— Start of MATERIAL PROVIDED —
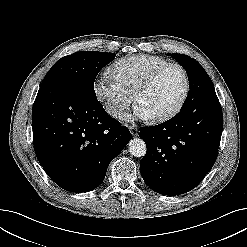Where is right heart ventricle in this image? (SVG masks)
I'll return each instance as SVG.
<instances>
[{"label": "right heart ventricle", "instance_id": "obj_1", "mask_svg": "<svg viewBox=\"0 0 247 247\" xmlns=\"http://www.w3.org/2000/svg\"><path fill=\"white\" fill-rule=\"evenodd\" d=\"M168 63L166 59L158 56L134 55L118 60L109 71L124 90L132 95L151 72Z\"/></svg>", "mask_w": 247, "mask_h": 247}]
</instances>
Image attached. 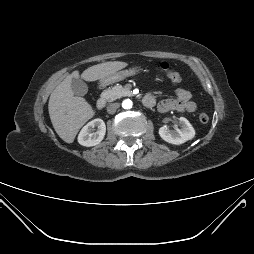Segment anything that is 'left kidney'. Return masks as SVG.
I'll return each mask as SVG.
<instances>
[{
	"instance_id": "left-kidney-1",
	"label": "left kidney",
	"mask_w": 254,
	"mask_h": 254,
	"mask_svg": "<svg viewBox=\"0 0 254 254\" xmlns=\"http://www.w3.org/2000/svg\"><path fill=\"white\" fill-rule=\"evenodd\" d=\"M180 128L169 129L167 126H162L159 129L160 137L171 144L180 145L188 140H191L195 136V130L190 122L184 118H179Z\"/></svg>"
}]
</instances>
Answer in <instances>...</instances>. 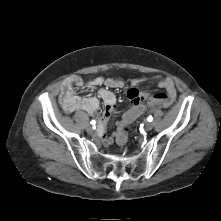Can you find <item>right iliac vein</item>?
I'll return each instance as SVG.
<instances>
[{
    "instance_id": "63e3f726",
    "label": "right iliac vein",
    "mask_w": 221,
    "mask_h": 221,
    "mask_svg": "<svg viewBox=\"0 0 221 221\" xmlns=\"http://www.w3.org/2000/svg\"><path fill=\"white\" fill-rule=\"evenodd\" d=\"M86 130H87V132L90 133V134L93 133V128H92L90 125L87 126Z\"/></svg>"
}]
</instances>
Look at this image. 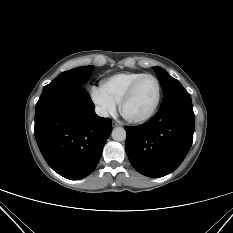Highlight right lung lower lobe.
Instances as JSON below:
<instances>
[{"label":"right lung lower lobe","mask_w":233,"mask_h":233,"mask_svg":"<svg viewBox=\"0 0 233 233\" xmlns=\"http://www.w3.org/2000/svg\"><path fill=\"white\" fill-rule=\"evenodd\" d=\"M111 131L112 121L95 114L81 86L43 91L36 104L37 144L49 166L65 178L81 179L95 169Z\"/></svg>","instance_id":"98d812e1"}]
</instances>
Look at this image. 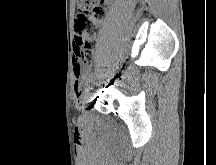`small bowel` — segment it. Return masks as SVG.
Segmentation results:
<instances>
[{
    "label": "small bowel",
    "mask_w": 216,
    "mask_h": 165,
    "mask_svg": "<svg viewBox=\"0 0 216 165\" xmlns=\"http://www.w3.org/2000/svg\"><path fill=\"white\" fill-rule=\"evenodd\" d=\"M84 73L83 66L79 64L76 60L73 63V74L75 78V92L77 95L81 94V81Z\"/></svg>",
    "instance_id": "small-bowel-1"
}]
</instances>
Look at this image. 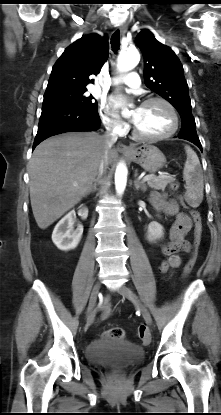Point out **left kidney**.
Masks as SVG:
<instances>
[{"mask_svg": "<svg viewBox=\"0 0 221 415\" xmlns=\"http://www.w3.org/2000/svg\"><path fill=\"white\" fill-rule=\"evenodd\" d=\"M163 227L158 222H151L148 225L146 238L149 242H154L163 237Z\"/></svg>", "mask_w": 221, "mask_h": 415, "instance_id": "1", "label": "left kidney"}]
</instances>
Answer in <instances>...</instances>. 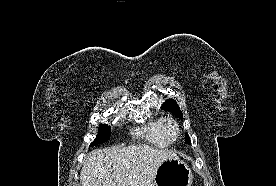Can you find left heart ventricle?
Wrapping results in <instances>:
<instances>
[{
  "instance_id": "left-heart-ventricle-1",
  "label": "left heart ventricle",
  "mask_w": 276,
  "mask_h": 186,
  "mask_svg": "<svg viewBox=\"0 0 276 186\" xmlns=\"http://www.w3.org/2000/svg\"><path fill=\"white\" fill-rule=\"evenodd\" d=\"M169 132H170V135H171V136H174V135H175V131H174V129H170V131H169Z\"/></svg>"
}]
</instances>
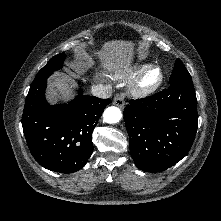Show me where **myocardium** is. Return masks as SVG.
<instances>
[{
    "instance_id": "1",
    "label": "myocardium",
    "mask_w": 221,
    "mask_h": 221,
    "mask_svg": "<svg viewBox=\"0 0 221 221\" xmlns=\"http://www.w3.org/2000/svg\"><path fill=\"white\" fill-rule=\"evenodd\" d=\"M157 72V78L154 81H150L148 76L151 72ZM164 82V72L162 68L156 65H150L141 70L133 81L131 82L130 91L136 95H148L160 88Z\"/></svg>"
}]
</instances>
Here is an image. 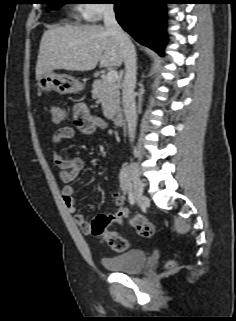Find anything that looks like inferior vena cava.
Instances as JSON below:
<instances>
[{"label": "inferior vena cava", "instance_id": "inferior-vena-cava-1", "mask_svg": "<svg viewBox=\"0 0 236 321\" xmlns=\"http://www.w3.org/2000/svg\"><path fill=\"white\" fill-rule=\"evenodd\" d=\"M105 28L115 35L125 52V75L122 83V103L125 120L127 122L130 141L134 140L137 126V112L135 105L134 89L136 85V51L128 35L118 24L115 18L113 5H107L104 9Z\"/></svg>", "mask_w": 236, "mask_h": 321}]
</instances>
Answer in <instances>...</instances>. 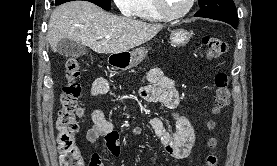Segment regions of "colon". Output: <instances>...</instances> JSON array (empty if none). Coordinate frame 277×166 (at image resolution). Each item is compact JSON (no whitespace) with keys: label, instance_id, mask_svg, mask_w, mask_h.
<instances>
[{"label":"colon","instance_id":"1","mask_svg":"<svg viewBox=\"0 0 277 166\" xmlns=\"http://www.w3.org/2000/svg\"><path fill=\"white\" fill-rule=\"evenodd\" d=\"M205 56L208 59H216L224 55L228 50L225 41L206 36L203 38ZM66 83L61 93V109L56 120L57 147L61 166H86L84 157L76 144L75 134L78 130L76 122V110L81 97L80 64L76 57L69 56L64 65ZM230 87L229 79L225 73H218L214 81V94L212 110L215 115L221 113L229 104ZM211 129L214 122L209 123ZM216 140H209L210 152L206 157V166H217L218 155L216 153ZM90 166V164H89Z\"/></svg>","mask_w":277,"mask_h":166}]
</instances>
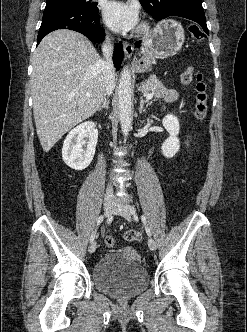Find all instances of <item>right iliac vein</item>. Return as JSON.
Masks as SVG:
<instances>
[{
	"label": "right iliac vein",
	"mask_w": 247,
	"mask_h": 332,
	"mask_svg": "<svg viewBox=\"0 0 247 332\" xmlns=\"http://www.w3.org/2000/svg\"><path fill=\"white\" fill-rule=\"evenodd\" d=\"M114 211V203L111 200H106L104 202V214L109 217ZM97 248V243L94 241L90 244L88 251L94 253Z\"/></svg>",
	"instance_id": "obj_1"
}]
</instances>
— End of MATERIAL PROVIDED —
DIRECTIONS -> Reproduce the material unchanged from the line containing "Find all instances" through the end of the material, both ends included. Leave the pictures out of your answer.

WRITTEN RESPONSE ->
Find all instances of <item>right iliac vein</item>. Return as JSON.
Masks as SVG:
<instances>
[{
	"label": "right iliac vein",
	"mask_w": 247,
	"mask_h": 332,
	"mask_svg": "<svg viewBox=\"0 0 247 332\" xmlns=\"http://www.w3.org/2000/svg\"><path fill=\"white\" fill-rule=\"evenodd\" d=\"M114 211V203L111 200H106L104 202V214L109 217ZM97 248V243L94 241L90 244L88 251L94 253Z\"/></svg>",
	"instance_id": "obj_1"
}]
</instances>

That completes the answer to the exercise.